Repeat the data word for word, excluding every picture.

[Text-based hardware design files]
::::::::

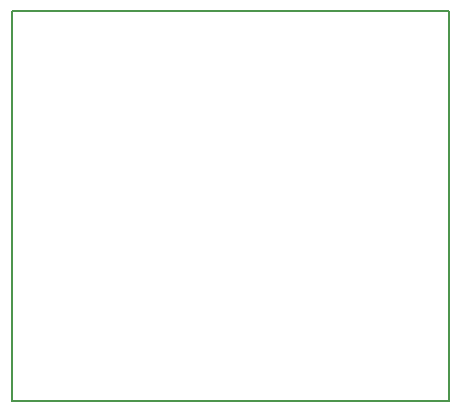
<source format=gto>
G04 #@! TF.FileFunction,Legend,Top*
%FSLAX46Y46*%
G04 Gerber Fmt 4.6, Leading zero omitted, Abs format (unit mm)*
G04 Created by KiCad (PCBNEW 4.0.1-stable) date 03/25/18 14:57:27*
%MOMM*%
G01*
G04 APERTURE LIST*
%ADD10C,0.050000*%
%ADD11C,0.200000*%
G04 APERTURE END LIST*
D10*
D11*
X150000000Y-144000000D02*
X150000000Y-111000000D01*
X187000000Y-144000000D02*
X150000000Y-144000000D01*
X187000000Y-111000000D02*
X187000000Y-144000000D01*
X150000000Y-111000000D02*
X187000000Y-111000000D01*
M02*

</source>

::::::::

● **Answer to this problem**:
<source format=gto>
G04 #@! TF.FileFunction,Legend,Top*
%FSLAX46Y46*%
G04 Gerber Fmt 4.6, Leading zero omitted, Abs format (unit mm)*
G04 Created by KiCad (PCBNEW 4.0.1-stable) date 03/25/18 14:57:27*
%MOMM*%
G01*
G04 APERTURE LIST*
%ADD10C,0.050000*%
%ADD11C,0.200000*%
G04 APERTURE END LIST*
D10*
D11*
X150000000Y-144000000D02*
X150000000Y-111000000D01*
X187000000Y-144000000D02*
X150000000Y-144000000D01*
X187000000Y-111000000D02*
X187000000Y-144000000D01*
X150000000Y-111000000D02*
X187000000Y-111000000D01*
M02*

</source>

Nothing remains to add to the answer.